- _Stated task_: Switch "common name" to "English name" in the listing and write out only the stretch that begins at the line with "family: Myricaceae" and stops after the line with "scientific name: Hirundo rustica", with everything else left unchanged.

- _Rows_:
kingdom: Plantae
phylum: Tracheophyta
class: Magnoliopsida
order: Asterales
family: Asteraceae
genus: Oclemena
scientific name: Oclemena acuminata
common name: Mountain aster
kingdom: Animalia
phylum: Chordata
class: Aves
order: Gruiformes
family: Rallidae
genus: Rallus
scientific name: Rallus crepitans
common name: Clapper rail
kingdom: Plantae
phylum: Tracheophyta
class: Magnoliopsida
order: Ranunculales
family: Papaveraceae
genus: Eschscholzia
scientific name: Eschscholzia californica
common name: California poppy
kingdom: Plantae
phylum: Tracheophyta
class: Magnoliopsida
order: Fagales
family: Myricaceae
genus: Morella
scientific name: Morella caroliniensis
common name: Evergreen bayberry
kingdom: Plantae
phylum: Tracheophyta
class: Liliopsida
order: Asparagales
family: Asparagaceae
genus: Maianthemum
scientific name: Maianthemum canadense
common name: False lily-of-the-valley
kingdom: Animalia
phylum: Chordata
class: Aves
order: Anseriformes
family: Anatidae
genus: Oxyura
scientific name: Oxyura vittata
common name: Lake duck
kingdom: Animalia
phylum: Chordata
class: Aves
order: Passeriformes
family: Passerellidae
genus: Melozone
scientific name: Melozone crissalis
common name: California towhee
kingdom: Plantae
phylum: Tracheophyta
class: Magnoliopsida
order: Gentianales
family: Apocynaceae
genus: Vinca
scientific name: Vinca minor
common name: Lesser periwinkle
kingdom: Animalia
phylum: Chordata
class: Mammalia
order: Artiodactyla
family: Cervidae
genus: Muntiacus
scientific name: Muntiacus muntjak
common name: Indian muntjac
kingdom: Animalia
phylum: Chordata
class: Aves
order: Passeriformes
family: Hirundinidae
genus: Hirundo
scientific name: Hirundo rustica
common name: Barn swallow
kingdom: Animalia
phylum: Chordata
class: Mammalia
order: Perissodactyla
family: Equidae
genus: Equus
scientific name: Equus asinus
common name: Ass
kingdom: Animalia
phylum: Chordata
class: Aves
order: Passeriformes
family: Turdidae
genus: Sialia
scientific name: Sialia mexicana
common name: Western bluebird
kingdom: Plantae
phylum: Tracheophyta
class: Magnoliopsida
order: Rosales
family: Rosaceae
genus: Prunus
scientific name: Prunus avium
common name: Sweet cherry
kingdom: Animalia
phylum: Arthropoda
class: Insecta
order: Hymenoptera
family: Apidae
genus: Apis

- _Task result_:
family: Myricaceae
genus: Morella
scientific name: Morella caroliniensis
English name: Evergreen bayberry
kingdom: Plantae
phylum: Tracheophyta
class: Liliopsida
order: Asparagales
family: Asparagaceae
genus: Maianthemum
scientific name: Maianthemum canadense
English name: False lily-of-the-valley
kingdom: Animalia
phylum: Chordata
class: Aves
order: Anseriformes
family: Anatidae
genus: Oxyura
scientific name: Oxyura vittata
English name: Lake duck
kingdom: Animalia
phylum: Chordata
class: Aves
order: Passeriformes
family: Passerellidae
genus: Melozone
scientific name: Melozone crissalis
English name: California towhee
kingdom: Plantae
phylum: Tracheophyta
class: Magnoliopsida
order: Gentianales
family: Apocynaceae
genus: Vinca
scientific name: Vinca minor
English name: Lesser periwinkle
kingdom: Animalia
phylum: Chordata
class: Mammalia
order: Artiodactyla
family: Cervidae
genus: Muntiacus
scientific name: Muntiacus muntjak
English name: Indian muntjac
kingdom: Animalia
phylum: Chordata
class: Aves
order: Passeriformes
family: Hirundinidae
genus: Hirundo
scientific name: Hirundo rustica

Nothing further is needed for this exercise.